## TEXT
......

School Dinners

Christine O'Mahony: Mashed Potato


Christine O’Mahony was born in 1952 in Northampton. As a young child Christine spent time in Nazareth House children’s homes with her two sisters, before returning to family life in Camden, London aged five. Christine attended local C of E and Catholic primary schools and a local Catholic Secondary School, also spending time in hospital aged seven.

Here Christine describes having to eat mashed potato at school.

  • Christine O'Mahony
  • Christine O'Mahony
  • Christine O'Mahony
https://howwasschool.allfie.org.uk/wp-content/uploads/2013/06/mashed-potato.mp3

Transcript

I hated school dinners, totally hated them and by then I’d developed a phobia of mashed potatoes that started in the children’s home - on this particular day they gave us shepherd’s pie with the mashed potatoes on top and I was about to eat mine when I looked down and it was heaving with wasps and, oh my God, I have never been able to eat mashed potato since, it was absolutely horrific, you know, and you were not allowed to not eat what was in front of you and I just didn’t know what I was going to do and knew I couldn’t eat it with wasps all over it and I don’t remember what I did do, I just remember being horrified and that’s it.

So in primary school you got two big ice cream shaped dollops of mashed potatoes every day and an awful lot of my day was spent in anxiety about these sodding mashed potatoes that I was going to get, and I would try and say to the dinner ladies, ‘Just one please,’ you know, I knew I was going to get one at the very least and occasionally one would take pity on me and only put one. And mostly they just slapped two on, you know, ‘cause they didn’t listen to kids, did they? And I remember being in the dining hall and absolutely in despair trying to deal with these potatoes ‘cause no way I was going to eat them.

......

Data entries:
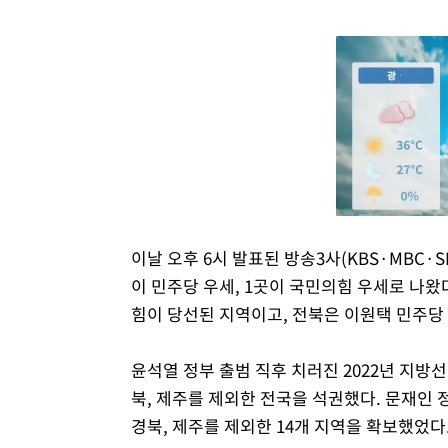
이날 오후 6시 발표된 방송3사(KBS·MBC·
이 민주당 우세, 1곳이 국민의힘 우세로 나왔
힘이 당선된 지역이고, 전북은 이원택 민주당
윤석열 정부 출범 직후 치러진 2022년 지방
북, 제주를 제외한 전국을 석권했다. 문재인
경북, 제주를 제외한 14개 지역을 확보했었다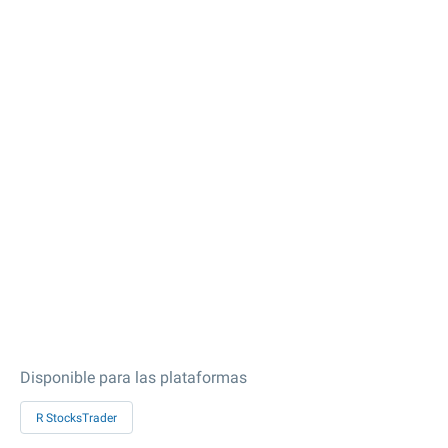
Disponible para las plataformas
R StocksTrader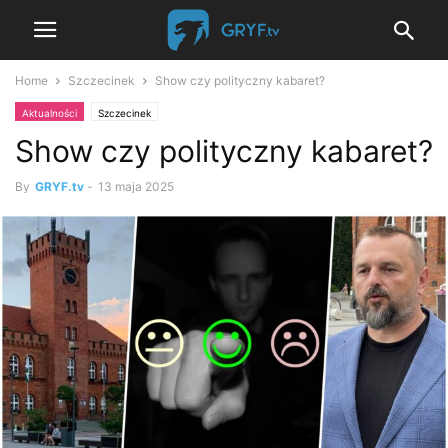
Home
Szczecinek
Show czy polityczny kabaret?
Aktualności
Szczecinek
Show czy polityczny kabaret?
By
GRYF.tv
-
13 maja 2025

......

## WHAT IS EXPECTED
Answer these questions from the text about Christine O'Mahony's school dinners:
(a) In what year and town was Christine O'Mahony born?
(b) What was the shepherd's pie covered with when she looked down at it in the children's home?
(c) How many dollops of mashed potatoes were served every day in primary school?

## EXERCISE ANSWER
(a) 1952, in Northampton.
(b) Wasps.
(c) Two.